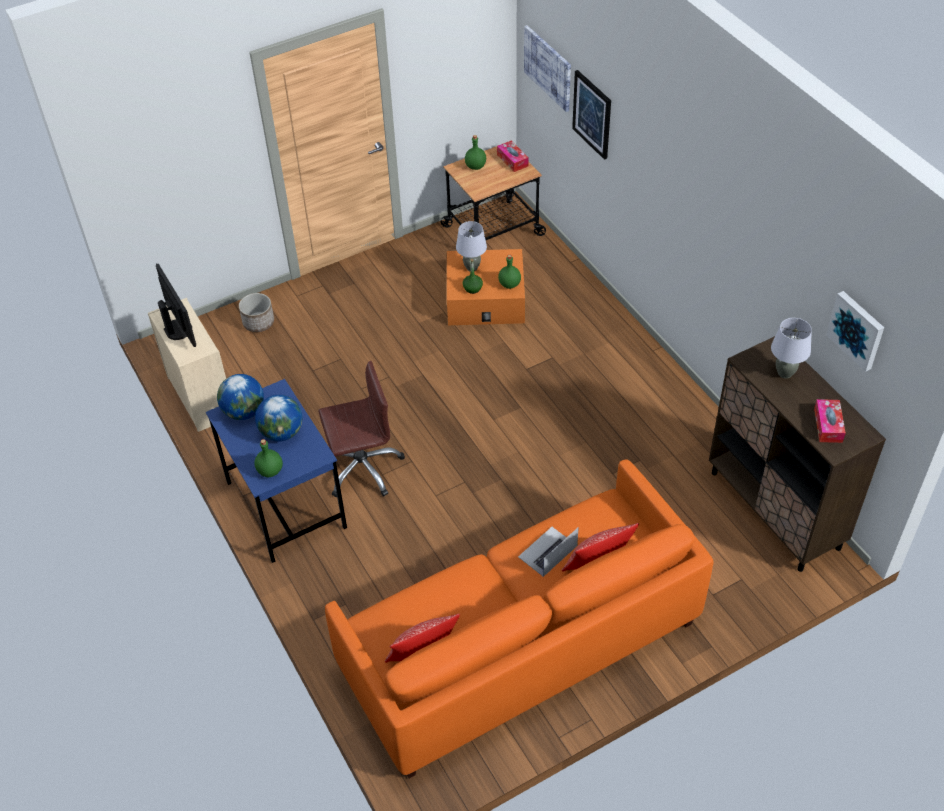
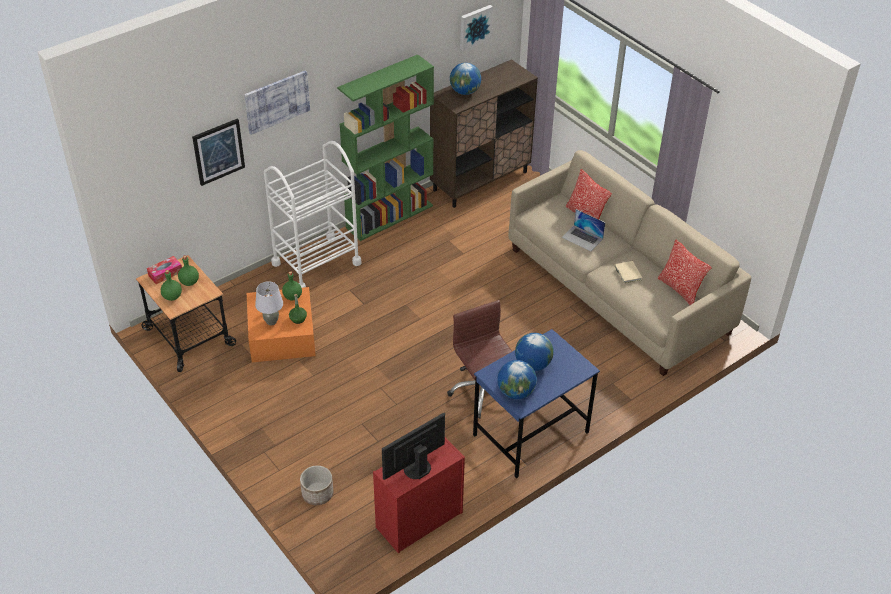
camera: 100 degrees left, 5 degrees down
(200, 396) = (418, 520): beige dresser -> red dresser
(270, 470) = (572, 365): green bottle -> green bottle (189, 282)
(464, 593) = (627, 273): none -> beige book
(520, 646) = (618, 290): orange sofa -> beige sofa
(548, 67) = (153, 173): picture -> picture (277, 101)
(602, 329) = (316, 263): none -> white cart
(692, 402) = (390, 216): none -> green bookcase
(785, 373) = (465, 92): grey table lamp -> globe
(828, 425) = (506, 78): tissue box -> none

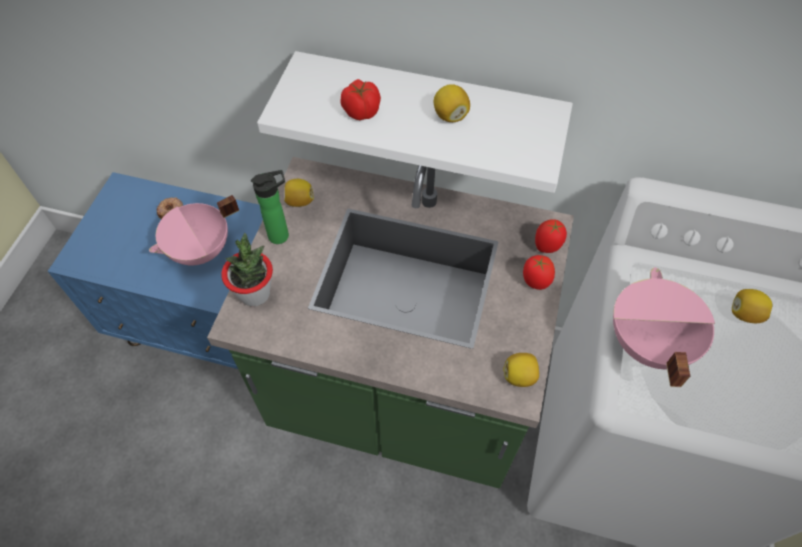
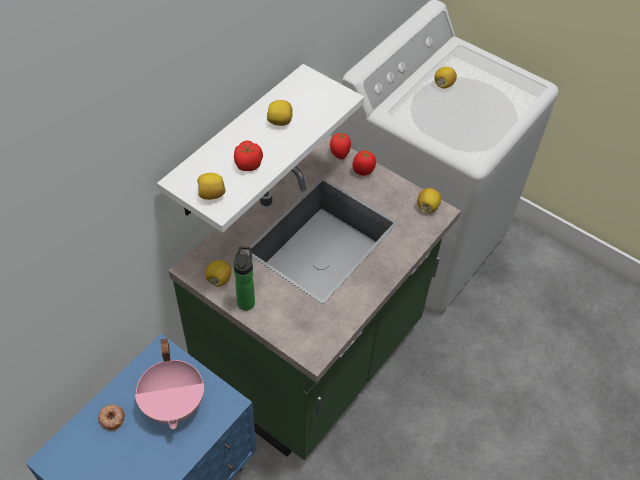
camera: 70 degrees left, 5 degrees down
(255, 293) = (293, 333): potted plant -> none
(298, 97) = (211, 194): none -> lemon
(646, 343) = (444, 132): pink cooking pot -> none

» What you have to do
Count every line of the data above where "degrees" appears, and give the total only.

» Solution for this exercise
2